Buddhists and Latter-day Saints believe that one's livelihood must be honorable. For Buddhists, "the right livelihood means abstaining from a livelihood that brings harm to other beings, such as trading in arms, living beings [slavery and prostitution], intoxicating drinks and poison as well as slaughtering, fishing, soldiering, deceit, treachery, ssoothsaying, trickery, etc." LDS Prophet Spencer W. Kimball stated, "I feel strongly that men who accept wages or salary and do not give ... [fair] time, energy, devotion, and service are receiving money that is not clean." President Kimball also noted that "money obtained by evil or idle practices, such as theft, gambling (including lotteries), graft, illegal drugs, oppression of the poor, and the like is unclean money." He further taught:
"Clean money is that [pay] received for a full day's honest work. It is that reasonable pay for faithful service. It is that fair profit from the sale of goods, commodities, or service. It is that income received from transactions where all parties profit. Filthy lucre is ... money ... obtained through theft and robbery, ... gambling, ... sinful operations, ... bribery, and from exploitation."
The Doctrine and Covenants condemns slavery and exploitation of any sort: "it is not right that any man should be in bondage one to another."

■ ■ ■ ■ ■

**Work task 1**: In the passage on honorable livelihood, why is trading in arms excluded from the Buddhist idea of right livelihood? Answer in one to three sentences.
**Work task 2**: Extend the passage on honorable livelihood, picking up after its final sentence.
The records come from a separate source and have no connection to the passage on honorable livelihood.

■ ■ ■ ■ ■

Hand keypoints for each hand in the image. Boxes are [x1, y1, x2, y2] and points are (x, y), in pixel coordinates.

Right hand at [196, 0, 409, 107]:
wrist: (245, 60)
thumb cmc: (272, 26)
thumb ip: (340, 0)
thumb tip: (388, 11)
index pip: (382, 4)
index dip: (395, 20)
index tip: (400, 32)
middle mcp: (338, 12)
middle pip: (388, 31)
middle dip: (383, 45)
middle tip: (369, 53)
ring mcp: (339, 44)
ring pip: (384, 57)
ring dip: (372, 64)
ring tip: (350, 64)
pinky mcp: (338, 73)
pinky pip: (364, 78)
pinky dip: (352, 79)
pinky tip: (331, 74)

■ ■ ■ ■ ■

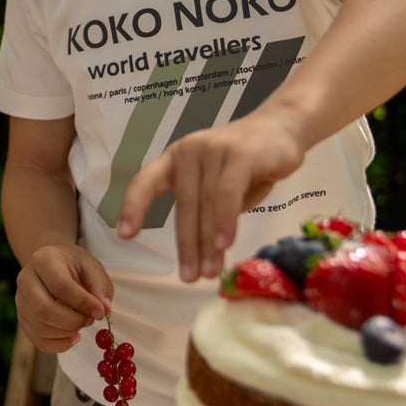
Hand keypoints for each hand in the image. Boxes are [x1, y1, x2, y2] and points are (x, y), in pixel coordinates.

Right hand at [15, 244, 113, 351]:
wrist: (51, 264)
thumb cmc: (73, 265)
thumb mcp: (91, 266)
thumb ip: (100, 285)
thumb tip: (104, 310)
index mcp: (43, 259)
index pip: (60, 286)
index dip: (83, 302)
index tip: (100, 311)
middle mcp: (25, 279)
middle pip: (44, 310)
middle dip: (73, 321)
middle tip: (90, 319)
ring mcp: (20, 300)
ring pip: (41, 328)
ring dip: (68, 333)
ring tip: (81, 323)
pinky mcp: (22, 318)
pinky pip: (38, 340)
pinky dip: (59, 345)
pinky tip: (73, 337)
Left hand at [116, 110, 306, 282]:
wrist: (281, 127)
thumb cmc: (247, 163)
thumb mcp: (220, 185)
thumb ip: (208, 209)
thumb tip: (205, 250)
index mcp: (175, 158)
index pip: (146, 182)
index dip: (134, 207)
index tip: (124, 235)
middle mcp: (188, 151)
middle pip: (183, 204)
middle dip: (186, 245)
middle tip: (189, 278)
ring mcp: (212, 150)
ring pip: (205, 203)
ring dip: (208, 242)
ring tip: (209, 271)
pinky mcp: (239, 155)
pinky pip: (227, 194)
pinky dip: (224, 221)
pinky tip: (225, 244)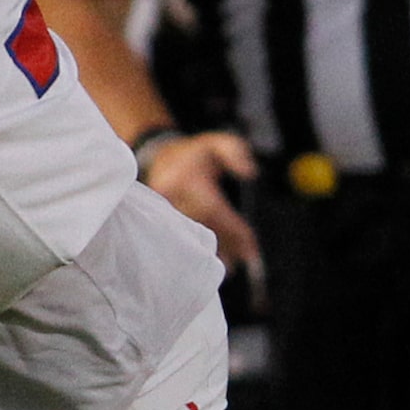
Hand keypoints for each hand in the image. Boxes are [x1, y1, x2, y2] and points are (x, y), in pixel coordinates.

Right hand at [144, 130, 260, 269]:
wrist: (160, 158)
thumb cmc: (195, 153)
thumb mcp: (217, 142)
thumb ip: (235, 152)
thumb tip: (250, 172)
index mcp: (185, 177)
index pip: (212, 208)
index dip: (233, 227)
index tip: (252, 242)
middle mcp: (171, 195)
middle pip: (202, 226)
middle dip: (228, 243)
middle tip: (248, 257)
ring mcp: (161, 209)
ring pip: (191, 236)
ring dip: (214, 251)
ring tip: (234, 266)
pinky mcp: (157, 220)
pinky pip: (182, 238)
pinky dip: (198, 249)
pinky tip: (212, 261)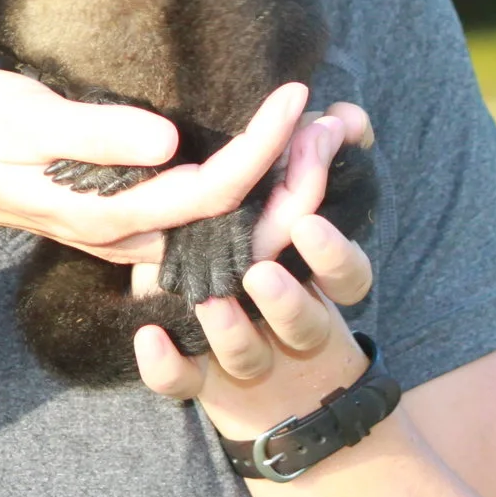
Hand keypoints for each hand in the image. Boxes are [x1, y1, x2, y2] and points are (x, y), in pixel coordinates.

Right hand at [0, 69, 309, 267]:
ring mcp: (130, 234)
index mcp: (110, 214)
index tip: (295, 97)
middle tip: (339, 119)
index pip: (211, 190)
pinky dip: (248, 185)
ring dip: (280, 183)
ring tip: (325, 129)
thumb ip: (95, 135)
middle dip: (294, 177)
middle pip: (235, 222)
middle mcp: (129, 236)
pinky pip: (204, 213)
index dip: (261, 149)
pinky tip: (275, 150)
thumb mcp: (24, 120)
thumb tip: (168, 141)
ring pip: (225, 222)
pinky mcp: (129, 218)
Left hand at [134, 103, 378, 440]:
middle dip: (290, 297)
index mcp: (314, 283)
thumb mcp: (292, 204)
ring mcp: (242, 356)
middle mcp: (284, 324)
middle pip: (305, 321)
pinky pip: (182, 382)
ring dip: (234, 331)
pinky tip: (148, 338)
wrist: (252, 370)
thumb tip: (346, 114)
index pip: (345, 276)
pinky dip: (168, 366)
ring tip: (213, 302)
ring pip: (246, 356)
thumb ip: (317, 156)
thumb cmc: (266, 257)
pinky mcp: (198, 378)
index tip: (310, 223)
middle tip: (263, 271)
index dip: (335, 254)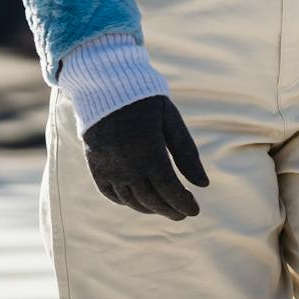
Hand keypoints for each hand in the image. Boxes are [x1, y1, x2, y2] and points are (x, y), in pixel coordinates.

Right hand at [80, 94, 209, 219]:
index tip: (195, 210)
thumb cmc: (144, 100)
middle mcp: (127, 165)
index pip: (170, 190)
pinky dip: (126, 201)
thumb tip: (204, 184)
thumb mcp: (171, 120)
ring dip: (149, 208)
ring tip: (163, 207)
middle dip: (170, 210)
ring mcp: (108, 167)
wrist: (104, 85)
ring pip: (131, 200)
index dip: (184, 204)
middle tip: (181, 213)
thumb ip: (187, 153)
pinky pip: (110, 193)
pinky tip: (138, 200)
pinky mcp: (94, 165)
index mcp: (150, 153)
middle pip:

■ ■ ■ ■ ■

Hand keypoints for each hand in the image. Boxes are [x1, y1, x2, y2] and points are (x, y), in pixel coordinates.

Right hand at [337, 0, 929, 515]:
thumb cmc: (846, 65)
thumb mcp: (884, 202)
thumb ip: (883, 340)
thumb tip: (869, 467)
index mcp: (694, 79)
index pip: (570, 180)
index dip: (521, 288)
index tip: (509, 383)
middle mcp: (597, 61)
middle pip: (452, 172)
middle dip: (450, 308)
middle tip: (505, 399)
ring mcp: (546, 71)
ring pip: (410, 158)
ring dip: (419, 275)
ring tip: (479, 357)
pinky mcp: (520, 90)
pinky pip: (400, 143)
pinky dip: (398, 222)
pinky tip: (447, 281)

■ ■ ■ ■ ■

**Result 1**: Right livelihood means abstaining from any livelihood that brings harm to other beings. Trading in arms is listed among such harmful livelihoods, so it is excluded.

**Result 2**:
Buddists define right effort as Nyanatiloka, or "the effort of avoiding or overcoming evil and unwholesome things, and of developing and maintaining wholesome things." Right effort is important to developing the character and the state of mind from which other virtues flow. Jesus taught, "Blessed are those who hunger and thirst for righteousness, for they will be filled." The Apostle Paul declared that "God is a rewarder of them that diligently seek him."
Wrong passions and desires can make us slaves. Buddha taught: "From lust comes grief, from lust comes fear; he who is free from lust neither sorrows nor fears." He also wrote: "Men, entwined in craving, are terrified like the bound hare. Held fast by fetters and bonds they undergo sorrow again and again." It is important for us to purify ourselves of unrighteous desires and replace them with good desires. In the Book of Mormon, the Lord states: "I, the Lord, will judge all men according to their works, according to the desire of their hearts." It is important not only that we do the right actions, but that we do them for the right reasons. The Book of Mormon also teaches that if one "offereth a gift, or prayeth unto God, except he shall do it with real intent it profiteth him nothing."
Jesus taught that the first and great commandment is to "love the Lord thy God with all thy heart, and with all thy soul, and with all thy mind." Our great task is to keep God's commandments with all of our might, mind, and strength. Achieving harmony and obeying God requires effort. Doctrine and Covenants teaches: "Neither be idle but labor with your might." LDS scripture admonishes readers to "labor diligently" and to be "anxiously engaged in a good cause."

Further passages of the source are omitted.